This. I thought we already had a rep system, what's the "like" thingy for then?


----------



## iddqd

I think it is good to have an in-thread highlighting of valuable posts, so i would stick with some kind of a like system instead of the old reputation system.

The only problems i see in this are:
- The Like-Highlighting should be unobstrusive (maybe a simple counter and show the users that liked the post only via click-event)
- Users tend to overact liking if it's just a simple click -> maybe commented likes would sort out spam


Maybe check out stackoverflow.com for some inspiration. They really got a great like-system, though it's not really a forum.


----------



## Konfyouzd

^ +1


----------



## Chris

It looks ridiculous.


----------



## Rick

Chris said:


> It looks ridiculous.


----------



## Matt Crooks

Little administration presence for months (years?) and then the admin returns to "fix" something that isn't broken.

DO NOT LIKE.


----------



## metal_sam14

I find it kind of pointless, like most things on the internet. but whatever floats your boat. It will be great for the 14yo's who will wet themselves and tell all their friends that bulb liked their post


----------



## MFB

Matt Crooks said:


> Little administration presence for months (years?) and then the admin returns to "fix" something that isn't broken.
> 
> DO NOT LIKE.



Fuckin' Crooks!


----------



## themike

I Love the fact you guys are always trying to improve the community - buttttt


----------



## Kurkkuviipale

metal_sam14 said:


> I find it kind of pointless, like most things on the internet. but whatever floats your boat. It will be great for the 14yo's who will wet themselves and tell all their friends that bulb liked their post



It makes searching useful information from the forum easier. What's pointless in that?


----------



## djpharoah

th3m1ke said:


> I Love the fact you guys are always trying to improve the community - buttttt


----------



## Xaios

It's not that a "Like" system is necessarily a bad idea, but the implementation here is not very good. A more practical idea would be a system that allows posters to vote posts up or down. It could be hooked into the existing rep system the same way as the "Thanked" button, but maybe for less rep points, say 2 points for a "Like Post" instead of 5 for a "Thanked thread." Or not, whatever works. You'd also still retain the option of actually "repping" someone for a post and leaving a message.
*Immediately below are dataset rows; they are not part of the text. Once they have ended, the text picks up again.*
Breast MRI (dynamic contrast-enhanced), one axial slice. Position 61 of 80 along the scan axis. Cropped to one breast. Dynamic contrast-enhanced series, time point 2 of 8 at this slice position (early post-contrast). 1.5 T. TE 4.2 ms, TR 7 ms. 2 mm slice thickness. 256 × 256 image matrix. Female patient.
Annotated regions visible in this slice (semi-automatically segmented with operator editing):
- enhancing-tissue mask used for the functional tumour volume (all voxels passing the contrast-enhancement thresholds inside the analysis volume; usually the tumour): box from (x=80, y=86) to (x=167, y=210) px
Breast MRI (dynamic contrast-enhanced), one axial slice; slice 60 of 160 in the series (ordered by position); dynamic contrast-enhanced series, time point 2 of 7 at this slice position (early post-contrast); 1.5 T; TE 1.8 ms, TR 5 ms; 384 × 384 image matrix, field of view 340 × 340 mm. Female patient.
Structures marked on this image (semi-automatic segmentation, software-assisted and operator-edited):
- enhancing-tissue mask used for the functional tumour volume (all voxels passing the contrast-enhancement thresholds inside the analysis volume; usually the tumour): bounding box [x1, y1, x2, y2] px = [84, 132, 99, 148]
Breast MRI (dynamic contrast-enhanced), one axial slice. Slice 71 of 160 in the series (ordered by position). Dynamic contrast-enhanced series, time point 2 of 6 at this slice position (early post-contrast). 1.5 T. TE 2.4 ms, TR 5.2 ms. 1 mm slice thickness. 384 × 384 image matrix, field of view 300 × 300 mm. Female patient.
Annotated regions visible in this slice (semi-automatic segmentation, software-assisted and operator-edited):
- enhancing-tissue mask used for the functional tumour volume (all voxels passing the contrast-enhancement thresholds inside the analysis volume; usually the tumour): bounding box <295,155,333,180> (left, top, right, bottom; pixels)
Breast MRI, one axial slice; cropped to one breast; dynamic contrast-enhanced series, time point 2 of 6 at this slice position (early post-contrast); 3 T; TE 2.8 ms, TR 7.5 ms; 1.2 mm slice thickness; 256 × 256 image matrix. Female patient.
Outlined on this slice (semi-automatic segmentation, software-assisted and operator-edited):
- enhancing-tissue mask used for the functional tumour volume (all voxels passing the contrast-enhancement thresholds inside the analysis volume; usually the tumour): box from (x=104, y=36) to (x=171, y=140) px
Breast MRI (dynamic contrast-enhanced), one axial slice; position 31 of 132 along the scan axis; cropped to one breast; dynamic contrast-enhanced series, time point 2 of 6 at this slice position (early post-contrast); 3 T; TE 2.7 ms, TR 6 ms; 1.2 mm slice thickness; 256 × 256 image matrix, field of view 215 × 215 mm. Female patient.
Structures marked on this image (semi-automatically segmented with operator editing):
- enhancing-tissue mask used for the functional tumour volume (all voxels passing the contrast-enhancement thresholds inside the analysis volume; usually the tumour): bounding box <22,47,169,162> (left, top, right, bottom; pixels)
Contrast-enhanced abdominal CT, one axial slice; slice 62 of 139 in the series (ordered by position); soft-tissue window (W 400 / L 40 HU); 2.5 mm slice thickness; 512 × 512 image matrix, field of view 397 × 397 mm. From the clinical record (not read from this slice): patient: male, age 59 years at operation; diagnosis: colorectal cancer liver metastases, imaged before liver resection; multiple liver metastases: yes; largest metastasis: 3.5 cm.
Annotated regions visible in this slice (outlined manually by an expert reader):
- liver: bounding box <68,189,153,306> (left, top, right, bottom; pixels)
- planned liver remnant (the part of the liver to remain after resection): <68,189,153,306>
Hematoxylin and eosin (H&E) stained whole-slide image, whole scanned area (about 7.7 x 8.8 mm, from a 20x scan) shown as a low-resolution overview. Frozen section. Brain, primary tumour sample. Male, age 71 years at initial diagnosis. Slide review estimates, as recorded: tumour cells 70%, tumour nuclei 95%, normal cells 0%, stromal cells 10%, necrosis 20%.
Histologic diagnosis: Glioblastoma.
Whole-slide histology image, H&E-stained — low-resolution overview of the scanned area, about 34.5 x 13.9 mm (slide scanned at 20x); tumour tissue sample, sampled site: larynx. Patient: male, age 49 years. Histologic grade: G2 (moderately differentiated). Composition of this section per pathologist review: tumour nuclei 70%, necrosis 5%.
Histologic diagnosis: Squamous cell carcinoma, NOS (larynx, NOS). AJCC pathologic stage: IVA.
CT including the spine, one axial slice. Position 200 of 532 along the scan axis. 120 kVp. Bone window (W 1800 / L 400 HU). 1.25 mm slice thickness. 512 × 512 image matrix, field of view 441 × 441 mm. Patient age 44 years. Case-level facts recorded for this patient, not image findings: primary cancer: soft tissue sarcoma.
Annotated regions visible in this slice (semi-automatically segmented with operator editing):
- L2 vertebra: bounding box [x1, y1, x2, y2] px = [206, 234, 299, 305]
It could be represented by small "+" and "-" buttons, or maybe a "Thumbs Up" and "Thumbs Down" button, beside the Edit, Quote, Multi-Quote and Quick Reply buttons, as well as a number that represents the aggregate total between the likes and dislikes. So, say if a post was liked 5 times and disliked once, it would say "+4." The aggregate of a post that was heavily liked could be green, and a post that was heavily disliked could be red. It could then be hooked into the search function so that only posts within a certain aggregate range of likes and dislikes are returned.


----------



## MJS

Not enough options or confusion. We need a way to "Thank" people when they "Like" the "Rep" that was left for them.


----------



## ROAR

I feel weird using this....


----------



## Dan

Pointless, annoying and ugly.

How about sorting out things like getting rid of adverts that ive paid not to see Alex?  Or perhaps sorting out the homepage that was supposed to have been done aeons ago? 

Seriously there was no point whatsoever in this function. Contribute something that will benefit the community instead.


----------



## Konfyouzd

Stealthtastic = douche... Do you like that?


----------



## Konfyouzd

Xaios said:


> It's not that a "Like" system is necessarily a bad idea, but the implementation here is not very good. A more practical idea would be a system that allows posters to vote posts up or down. It could be hooked into the existing rep system the same way as the "Thanked" button, but maybe for less rep points, say 2 points for a "Like Post" instead of 5 for a "Thanked thread." Or not, whatever works. You'd also still retain the option of actually "repping" someone for a post and leaving a message.
> 
> It could be represented by small "+" and "-" buttons, or maybe a "Thumbs Up" and "Thumbs Down" button, beside the Edit, Quote, Multi-Quote and Quick Reply buttons, as well as a number that represents the aggregate total between the likes and dislikes. So, say if a post was liked 5 times and disliked once, it would say "+4." The aggregate of a post that was heavily liked could be green, and a post that was heavily disliked could be red. It could then be hooked into the search function so that only posts within a certain aggregate range of likes and dislikes are returned.


 
+1


----------



## Randy

The updated version is much less intrusive. I like the concept and I think the execution is much better now.


----------



## gunshow86de

^

How exactly is it less intrusive? Smaller text? 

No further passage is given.